Your instructions: Copy out the rows between the line holding "left shoulder: (558, 185, 8)" and the line holding "left wrist: (645, 422, 7)", inclusive, with no changes. Output only those lines.

..........

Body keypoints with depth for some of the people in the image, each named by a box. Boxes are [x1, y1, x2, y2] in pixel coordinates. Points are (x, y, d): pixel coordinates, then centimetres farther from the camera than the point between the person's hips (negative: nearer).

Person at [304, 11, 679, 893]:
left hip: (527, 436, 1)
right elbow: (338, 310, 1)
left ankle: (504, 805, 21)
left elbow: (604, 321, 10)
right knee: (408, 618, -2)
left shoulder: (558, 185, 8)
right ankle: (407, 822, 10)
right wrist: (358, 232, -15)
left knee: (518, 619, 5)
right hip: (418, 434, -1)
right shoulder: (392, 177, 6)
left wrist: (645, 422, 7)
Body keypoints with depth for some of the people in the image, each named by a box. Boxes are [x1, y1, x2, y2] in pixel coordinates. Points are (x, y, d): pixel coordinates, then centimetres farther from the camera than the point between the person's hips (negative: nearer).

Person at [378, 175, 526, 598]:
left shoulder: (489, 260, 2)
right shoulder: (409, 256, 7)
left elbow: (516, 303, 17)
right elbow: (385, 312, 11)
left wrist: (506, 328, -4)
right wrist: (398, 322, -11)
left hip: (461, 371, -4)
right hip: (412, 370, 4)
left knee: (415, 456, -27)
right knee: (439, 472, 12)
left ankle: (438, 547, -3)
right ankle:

..........

Response box:
left shoulder: (558, 185, 8)
right ankle: (407, 822, 10)
right wrist: (358, 232, -15)
left knee: (518, 619, 5)
right hip: (418, 434, -1)
right shoulder: (392, 177, 6)
left wrist: (645, 422, 7)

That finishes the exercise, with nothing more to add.